A miner is tasked to come up with the set of characters where sha256(list of transaction + timestampe + hash of previous block + MAGIC SET OF CHARACTERS) = 00000000000000000001234AB14509..12BC
As we have described before, the only way to come up with that magic set of characters is to try a lot of options. And hoping that after a while you will land on an set of characters that will generate a hash that starts with the set of 0.
This is how a miner actually claims they have mined the block. They tried many set of characters until they found one that meets the requirement. It’s really easy for anyone to confirm that it is the right set of character: they just need run the sha256 function on the block information with that number, and they will instantly find the output to be starting with the predefined set of 0s.
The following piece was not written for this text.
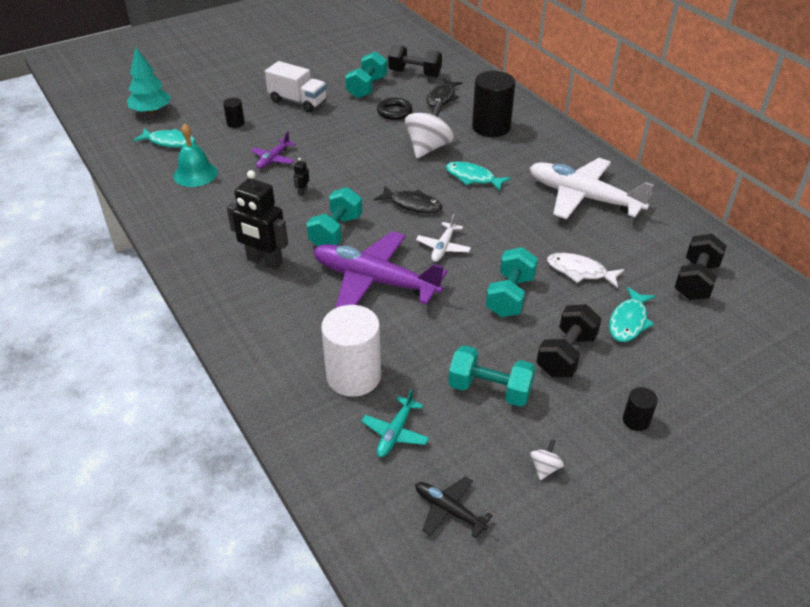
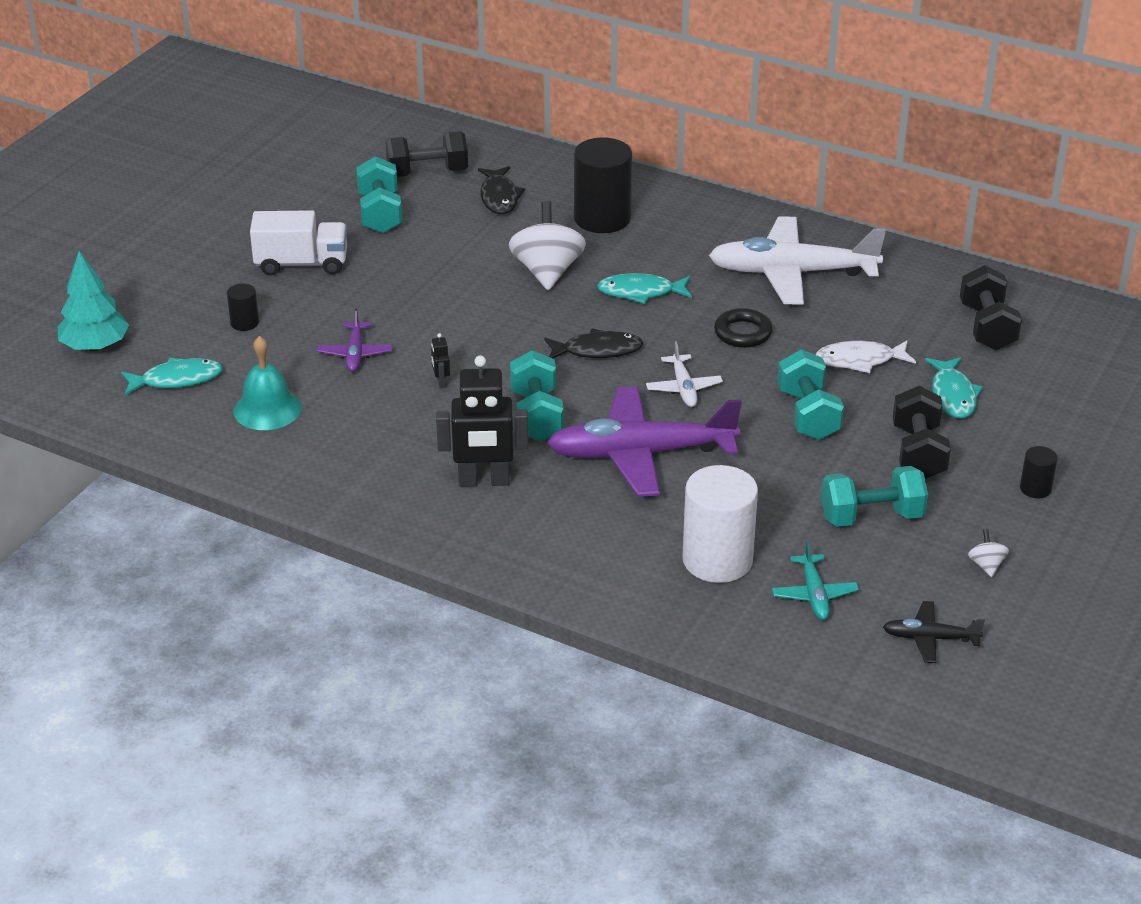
camera: 30 degrees left, 5 degrees down
(394, 112) = (454, 237): black ring -> black ring (743, 333)

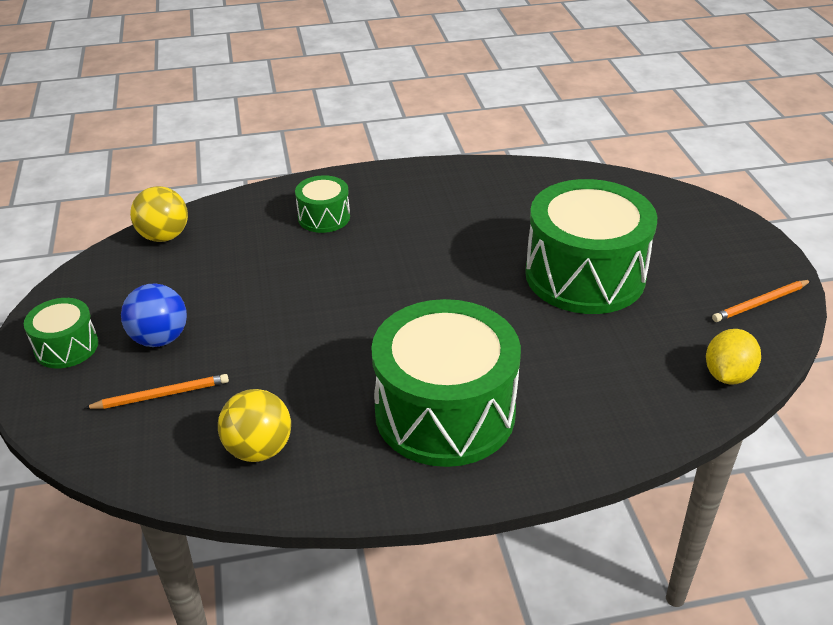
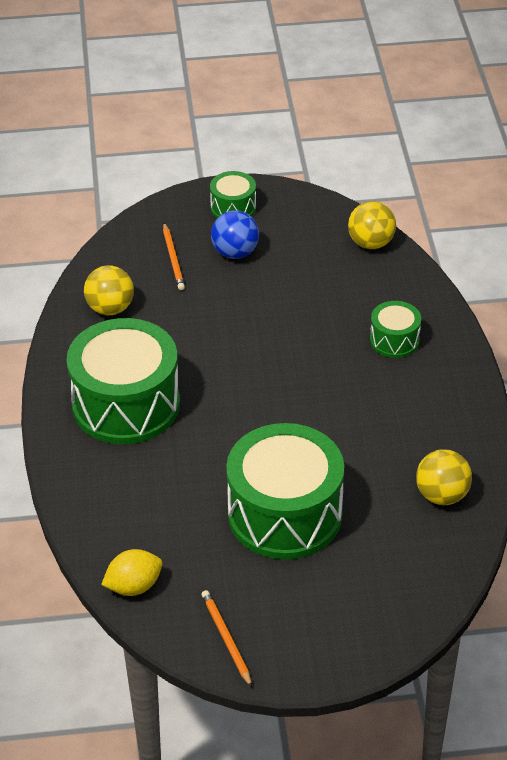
camera: 95 degrees right, 5 degrees up
(531, 187) = (442, 495): none -> yellow ball
(727, 375) = (134, 586): yellow lemon -> yellow lemon turned 60 degrees counterclockwise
If not, the claim from that miner will be discarded.
How hard is it to find that magic set of characters?
Let’s pick the predefined number of zero as 20. The result of the sha256
function needs to start with 20 zeros. The probability of finding the magic set of character is 1/(2^20) about 1 in a million. That means that on average someone will need to try one million set of characters before they find the magic set of characters.
If the number of zeros is increased to 30, that number is one in a billion.
As you can already imagine, that predefined number of zero is configurable, and is adjusted to make the problem harder or simpler depending on how fast miners actually come up with the solution. The goal being to match one block mined every ten minutes.
This is our proof-of-work. It makes tricky use of cryptography to secure our blockchain and protect against double spending. It’s very clever and at the same time uses an incredible amount of energy with the only purpose of securing our ledgers without the need for a trusted third party. Some say it’s a waste of energy, others think that there might be more “useful” ways to create a proof-of-work that might be actually more useful to its users.